### EXERCISE AIM
Only a number is wanted here: how many lines in the entries below contain the word "Çözen".

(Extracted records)
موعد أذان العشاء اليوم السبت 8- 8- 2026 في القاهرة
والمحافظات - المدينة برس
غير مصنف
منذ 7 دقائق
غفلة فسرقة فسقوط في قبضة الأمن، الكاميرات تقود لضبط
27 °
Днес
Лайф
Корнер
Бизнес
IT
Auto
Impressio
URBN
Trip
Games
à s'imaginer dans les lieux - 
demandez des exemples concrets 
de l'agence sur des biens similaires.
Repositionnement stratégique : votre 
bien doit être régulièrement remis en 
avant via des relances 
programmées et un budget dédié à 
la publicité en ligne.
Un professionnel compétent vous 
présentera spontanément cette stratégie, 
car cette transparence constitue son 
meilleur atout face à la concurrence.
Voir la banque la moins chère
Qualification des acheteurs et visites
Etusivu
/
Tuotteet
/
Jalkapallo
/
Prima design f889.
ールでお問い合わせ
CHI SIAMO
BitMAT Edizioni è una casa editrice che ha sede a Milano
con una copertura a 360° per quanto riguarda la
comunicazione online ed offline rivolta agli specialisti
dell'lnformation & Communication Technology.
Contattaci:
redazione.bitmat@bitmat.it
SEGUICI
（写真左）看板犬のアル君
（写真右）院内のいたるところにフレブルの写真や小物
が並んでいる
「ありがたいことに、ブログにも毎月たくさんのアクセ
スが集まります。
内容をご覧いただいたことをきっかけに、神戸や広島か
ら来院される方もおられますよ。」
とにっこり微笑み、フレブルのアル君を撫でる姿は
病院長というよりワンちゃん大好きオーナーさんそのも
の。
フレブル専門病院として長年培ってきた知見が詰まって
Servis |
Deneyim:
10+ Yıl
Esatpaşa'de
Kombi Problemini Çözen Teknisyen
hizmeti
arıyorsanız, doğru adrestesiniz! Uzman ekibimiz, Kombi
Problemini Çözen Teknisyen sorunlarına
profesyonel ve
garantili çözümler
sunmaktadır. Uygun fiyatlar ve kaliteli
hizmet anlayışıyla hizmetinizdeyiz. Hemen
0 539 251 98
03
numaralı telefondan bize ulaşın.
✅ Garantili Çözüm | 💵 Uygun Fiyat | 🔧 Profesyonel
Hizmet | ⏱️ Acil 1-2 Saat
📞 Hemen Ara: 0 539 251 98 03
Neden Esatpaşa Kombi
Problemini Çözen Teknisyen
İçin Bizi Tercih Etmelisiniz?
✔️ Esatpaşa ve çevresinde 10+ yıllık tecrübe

---

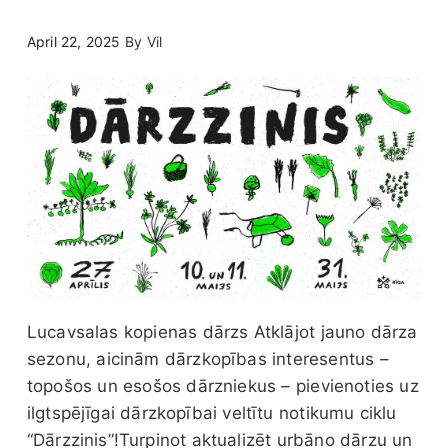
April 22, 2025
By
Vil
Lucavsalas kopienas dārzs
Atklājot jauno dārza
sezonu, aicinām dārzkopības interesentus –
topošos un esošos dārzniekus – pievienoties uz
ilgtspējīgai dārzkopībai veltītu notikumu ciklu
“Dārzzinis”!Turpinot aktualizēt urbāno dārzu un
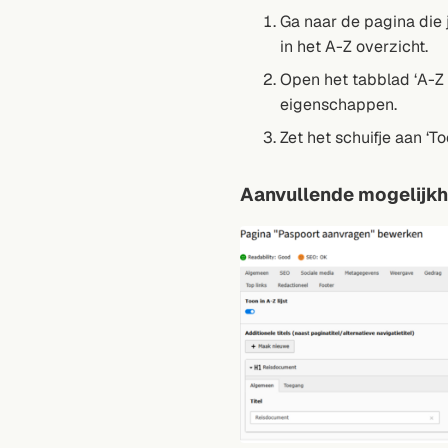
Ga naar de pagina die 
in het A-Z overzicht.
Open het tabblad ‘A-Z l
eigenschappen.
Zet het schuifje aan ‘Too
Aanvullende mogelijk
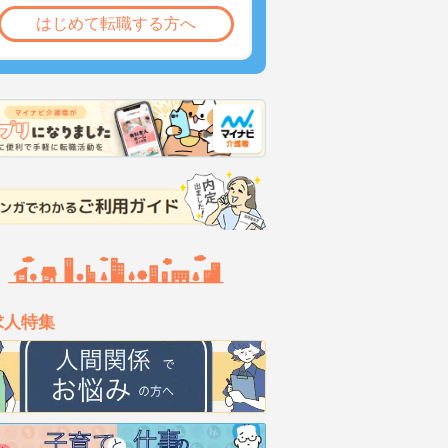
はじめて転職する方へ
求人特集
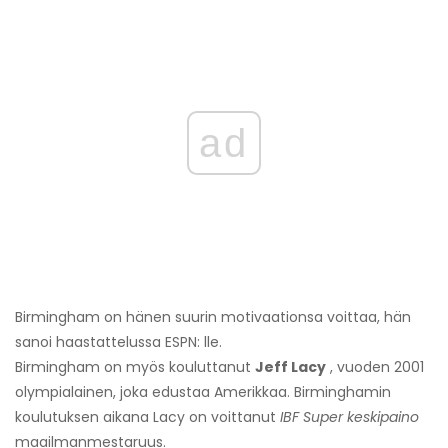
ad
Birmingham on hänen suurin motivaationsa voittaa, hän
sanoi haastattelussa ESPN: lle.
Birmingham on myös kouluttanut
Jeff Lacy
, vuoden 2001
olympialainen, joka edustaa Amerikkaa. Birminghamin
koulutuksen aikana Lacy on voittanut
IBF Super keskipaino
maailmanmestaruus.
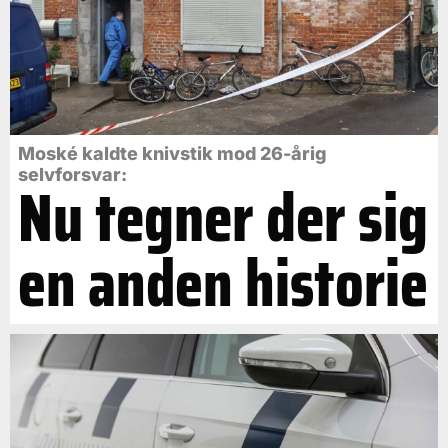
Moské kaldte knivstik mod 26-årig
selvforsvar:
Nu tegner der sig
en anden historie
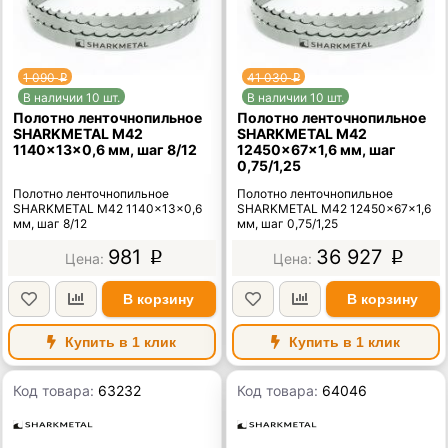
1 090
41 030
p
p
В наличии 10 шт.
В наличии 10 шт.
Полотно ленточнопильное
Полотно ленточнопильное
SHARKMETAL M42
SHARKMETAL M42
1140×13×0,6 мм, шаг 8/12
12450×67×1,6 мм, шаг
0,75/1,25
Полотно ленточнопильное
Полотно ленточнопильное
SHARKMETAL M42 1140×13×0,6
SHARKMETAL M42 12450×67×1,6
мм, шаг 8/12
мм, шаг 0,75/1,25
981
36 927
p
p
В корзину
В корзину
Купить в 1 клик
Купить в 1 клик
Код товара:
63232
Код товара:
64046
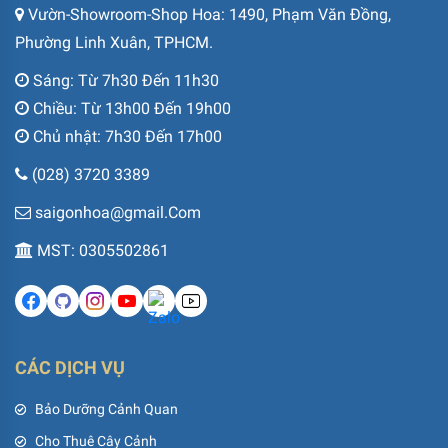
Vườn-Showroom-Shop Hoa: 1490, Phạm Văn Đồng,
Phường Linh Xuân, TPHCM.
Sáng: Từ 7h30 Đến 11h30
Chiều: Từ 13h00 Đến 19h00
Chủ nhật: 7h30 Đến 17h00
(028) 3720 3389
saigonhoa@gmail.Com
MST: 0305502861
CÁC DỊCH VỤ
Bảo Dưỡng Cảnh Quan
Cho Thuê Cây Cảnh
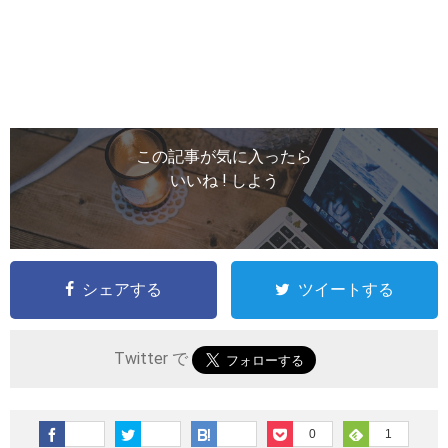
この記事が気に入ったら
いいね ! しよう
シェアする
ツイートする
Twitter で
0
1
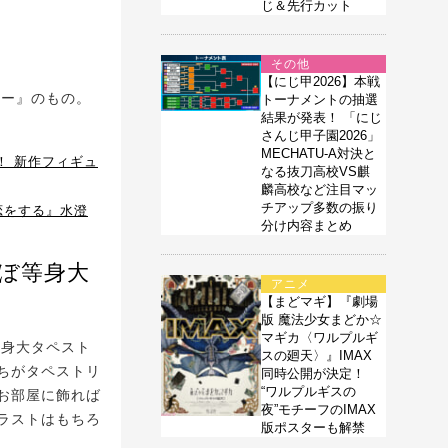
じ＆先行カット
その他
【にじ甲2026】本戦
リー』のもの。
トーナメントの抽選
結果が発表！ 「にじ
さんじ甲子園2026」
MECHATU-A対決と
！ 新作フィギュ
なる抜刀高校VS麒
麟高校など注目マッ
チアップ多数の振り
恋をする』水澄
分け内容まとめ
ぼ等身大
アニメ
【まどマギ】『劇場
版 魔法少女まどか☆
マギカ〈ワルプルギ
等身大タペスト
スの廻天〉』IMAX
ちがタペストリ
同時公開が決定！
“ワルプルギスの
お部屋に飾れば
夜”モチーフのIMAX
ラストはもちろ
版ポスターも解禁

### FINISHED TASK
3